╔══

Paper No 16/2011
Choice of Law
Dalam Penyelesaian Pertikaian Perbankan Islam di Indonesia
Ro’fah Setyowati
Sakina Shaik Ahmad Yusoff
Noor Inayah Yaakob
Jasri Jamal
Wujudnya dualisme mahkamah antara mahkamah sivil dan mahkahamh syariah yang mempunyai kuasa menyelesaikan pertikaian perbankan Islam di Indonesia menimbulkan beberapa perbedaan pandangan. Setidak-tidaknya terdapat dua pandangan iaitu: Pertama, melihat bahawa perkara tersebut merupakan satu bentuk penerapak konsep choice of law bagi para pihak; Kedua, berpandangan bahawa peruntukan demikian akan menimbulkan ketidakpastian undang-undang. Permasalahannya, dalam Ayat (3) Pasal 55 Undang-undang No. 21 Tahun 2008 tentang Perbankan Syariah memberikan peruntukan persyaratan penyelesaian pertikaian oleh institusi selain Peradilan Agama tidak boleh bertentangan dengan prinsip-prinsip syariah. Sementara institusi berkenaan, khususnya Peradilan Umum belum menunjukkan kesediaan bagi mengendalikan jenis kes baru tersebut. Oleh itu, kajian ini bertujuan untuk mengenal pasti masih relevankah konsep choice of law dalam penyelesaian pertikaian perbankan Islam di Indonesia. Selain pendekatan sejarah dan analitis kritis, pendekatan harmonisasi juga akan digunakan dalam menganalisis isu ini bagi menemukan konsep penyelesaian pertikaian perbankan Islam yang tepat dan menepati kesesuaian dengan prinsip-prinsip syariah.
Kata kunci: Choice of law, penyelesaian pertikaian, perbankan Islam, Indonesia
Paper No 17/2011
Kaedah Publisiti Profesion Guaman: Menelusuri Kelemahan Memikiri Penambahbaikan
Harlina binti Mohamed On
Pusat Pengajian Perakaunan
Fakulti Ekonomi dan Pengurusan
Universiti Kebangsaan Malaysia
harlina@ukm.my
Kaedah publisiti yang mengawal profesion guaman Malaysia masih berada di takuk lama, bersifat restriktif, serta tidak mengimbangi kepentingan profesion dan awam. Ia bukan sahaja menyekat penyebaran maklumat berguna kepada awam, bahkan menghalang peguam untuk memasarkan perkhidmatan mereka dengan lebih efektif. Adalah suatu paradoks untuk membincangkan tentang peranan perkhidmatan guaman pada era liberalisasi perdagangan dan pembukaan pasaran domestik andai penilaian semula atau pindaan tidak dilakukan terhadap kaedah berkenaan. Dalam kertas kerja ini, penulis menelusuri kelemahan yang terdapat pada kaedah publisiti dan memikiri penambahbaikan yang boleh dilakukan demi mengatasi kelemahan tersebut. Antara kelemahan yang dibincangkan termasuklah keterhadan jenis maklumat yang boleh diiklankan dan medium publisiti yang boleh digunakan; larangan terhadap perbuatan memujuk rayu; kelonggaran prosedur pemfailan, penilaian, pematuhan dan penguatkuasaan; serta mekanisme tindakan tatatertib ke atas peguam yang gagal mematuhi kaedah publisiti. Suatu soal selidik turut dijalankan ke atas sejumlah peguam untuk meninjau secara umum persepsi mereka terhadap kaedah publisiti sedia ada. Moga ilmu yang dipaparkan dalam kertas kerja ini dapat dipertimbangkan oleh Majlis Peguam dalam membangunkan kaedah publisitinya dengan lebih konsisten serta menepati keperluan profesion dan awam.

╚══
╔══

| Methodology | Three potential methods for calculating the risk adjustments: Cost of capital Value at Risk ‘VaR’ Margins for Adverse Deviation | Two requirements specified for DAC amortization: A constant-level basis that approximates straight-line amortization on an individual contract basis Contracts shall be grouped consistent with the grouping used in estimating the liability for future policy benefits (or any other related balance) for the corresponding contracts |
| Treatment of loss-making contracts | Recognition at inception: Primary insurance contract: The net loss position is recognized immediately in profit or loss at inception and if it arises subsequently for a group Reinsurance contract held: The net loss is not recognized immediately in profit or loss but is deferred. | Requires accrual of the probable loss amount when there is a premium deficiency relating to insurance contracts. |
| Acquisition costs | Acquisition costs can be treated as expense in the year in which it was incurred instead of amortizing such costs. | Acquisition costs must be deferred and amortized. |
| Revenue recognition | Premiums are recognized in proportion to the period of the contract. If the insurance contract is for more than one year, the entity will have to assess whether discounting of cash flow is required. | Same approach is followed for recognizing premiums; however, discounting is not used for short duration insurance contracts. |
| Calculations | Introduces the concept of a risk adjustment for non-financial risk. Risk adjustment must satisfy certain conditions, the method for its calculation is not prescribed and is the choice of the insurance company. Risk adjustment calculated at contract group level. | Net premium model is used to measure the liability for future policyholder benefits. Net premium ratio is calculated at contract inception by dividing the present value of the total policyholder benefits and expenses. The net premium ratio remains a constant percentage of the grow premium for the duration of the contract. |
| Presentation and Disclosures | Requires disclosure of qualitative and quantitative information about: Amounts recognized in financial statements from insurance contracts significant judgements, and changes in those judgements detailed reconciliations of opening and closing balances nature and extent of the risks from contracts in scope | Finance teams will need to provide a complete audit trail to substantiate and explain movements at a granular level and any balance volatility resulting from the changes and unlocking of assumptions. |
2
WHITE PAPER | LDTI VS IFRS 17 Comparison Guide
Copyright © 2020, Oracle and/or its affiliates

╚══

Your objective: Search the material above for the string "year". Show every line that holds it.

Result of this exercise:
| Acquisition costs | Acquisition costs can be treated as expense in the year in which it was incurred instead of amortizing such costs. | Acquisition costs must be deferred and amortized. |
| Revenue recognition | Premiums are recognized in proportion to the period of the contract. If the insurance contract is for more than one year, the entity will have to assess whether discounting of cash flow is required. | Same approach is followed for recognizing premiums; however, discounting is not used for short duration insurance contracts. |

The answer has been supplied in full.